▶ [EXTRACTED TEXT]:
****************

At times, the country music industry’s disinterest in expanding its listeners racially in the past has confounded me. Wouldn’t u expect a business try to sell its products to anyone willing 2 buy? It’s more complicated. A thread on race, capitalism, & the country music business:
To varying degrees, country music's been a victim of a form of racial discrimination since it was invented as a marketing category in the 1920s. Because it was first defined as music 4 rural white Southerners, it was branded w/ an inferior whiteness, vulnerable to prejudice.
By the 1940s-50s, country was still routinely ridiculed as hillbilly music. This led to legitimization efforts to convince the public of country’s respectability. Most crucially, this resulted in the formation of the Country Music Association in 1958.
But up to the present, the CMA’s still had to fight to show advertisers that the country audience isn’t a bunch of poor hillbillies. Rather, since the 60-70s especially, the audience’s been mostly white, mid-income, & urban/suburban–the primary beneficiaries of post-WW2 affluence
This has meant that the industry has had to double down on proving its investment in country music's "respectable" whiteness, resulting in many marketing campaigns going out of their way to define listeners along these lines:
As a result, the industry has routinely ignored evidence of listeners who don't fit the demographics desirable to advertisers & respectability, & instead further committed itself to exclusively catering to a lucrative white audience that's most desirable to radio & tv advertisers
This system is also gendered. Bc advertisers most desire audiences along the likes of lucrative suburban white wives & mothers, country radio has catered 2 this demand, routinely convincing itself that these women only want to listen to and fantasize about attractive male singers
I don't mean 2 oversimplify the industry's investment in whiteness all down 2 advertisers. The malleability of country's whiteness, whether it's the hillbilly type, or the "respectable" middle-class version the CMA seeks to sell it as, has proven valuable 2 the industry over time
For instance, since the 1970s or so, appropriations of the redneck figure by urban, middle-income ppl has proven popular at times, helping 2 boost country music sales. The industry's embrace of these moments (HeeHaw etc) has proven harmful to rural whites, victims of stereotyping
My point in all of this is that we live in a world defined by racial capitalism, where $ drives business instincts that invariably reinstate racial, gender, & class inequalities. The cm industry & its discriminatory marketing are a symptom of this, but of course are no excuse.

****************

▶ [SUPPLIED ENTRIES]:
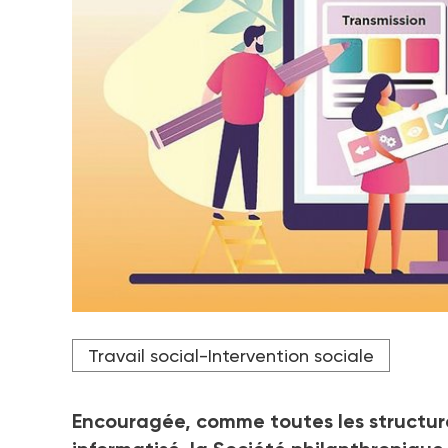
Crédit photo Société philanthropique
Travail social-Intervention sociale
Encouragée, comme toutes les structures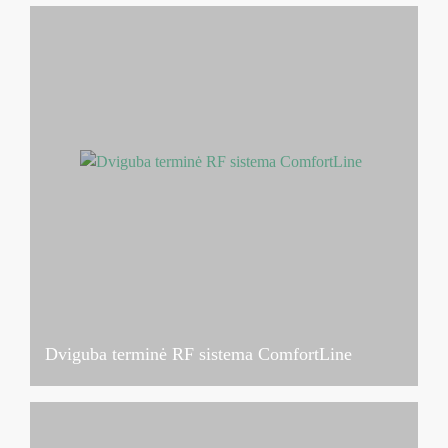
Dviguba terminė RF sistema ComfortLine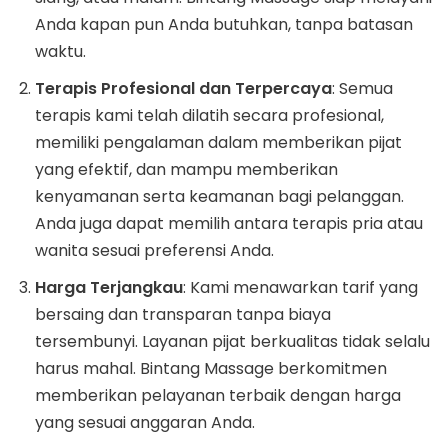
Anda kapan pun Anda butuhkan, tanpa batasan
waktu.
Terapis Profesional dan Terpercaya
: Semua
terapis kami telah dilatih secara profesional,
memiliki pengalaman dalam memberikan pijat
yang efektif, dan mampu memberikan
kenyamanan serta keamanan bagi pelanggan.
Anda juga dapat memilih antara terapis pria atau
wanita sesuai preferensi Anda.
Harga Terjangkau
: Kami menawarkan tarif yang
bersaing dan transparan tanpa biaya
tersembunyi. Layanan pijat berkualitas tidak selalu
harus mahal. Bintang Massage berkomitmen
memberikan pelayanan terbaik dengan harga
yang sesuai anggaran Anda.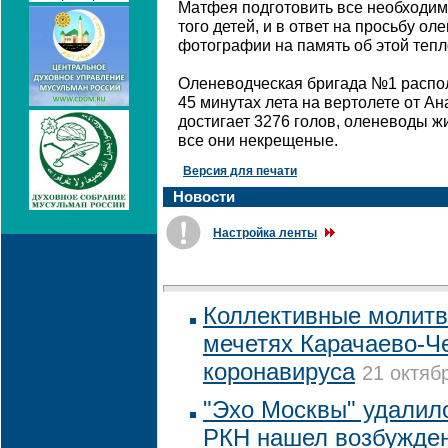
Матфея подготовить все необходим
того детей, и в ответ на просьбу о
фотографии на память об этой тепл
Оленеводческая бригада №1 распо
45 минутах лета на вертолете от А
достигает 3276 голов, оленеводы жи
все они некрещеные.
Версия для печати
Новости
Настройка ленты
Коллективные молитв
мечетях Карачаево-Че
коронавируса
21 октяб
"Эхо Москвы" удалило
РКН нашел возбужде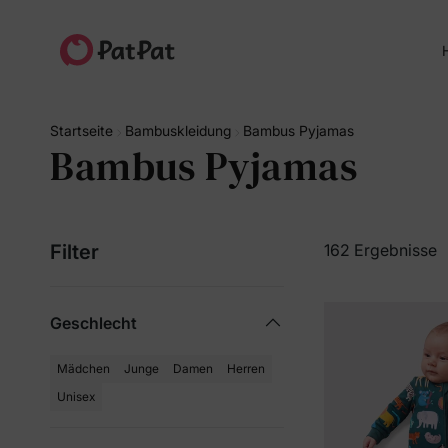
H
Startseite
Bambuskleidung
Bambus Pyjamas
Bambus Pyjamas
Filter
162 Ergebnisse
Geschlecht
Mädchen
Junge
Damen
Herren
Unisex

****************

▶ [WHAT YOU WILL DO]:
Using the thread on race and the country music business, explain in one to three sentences why the Country Music Association was formed in 1958.

▶ [RESULT]:
In the 1940s and 1950s, country was still routinely mocked as hillbilly music. That led to efforts to convince the public that country was respectable. The most crucial result of those efforts was the formation of the Country Music Association in 1958.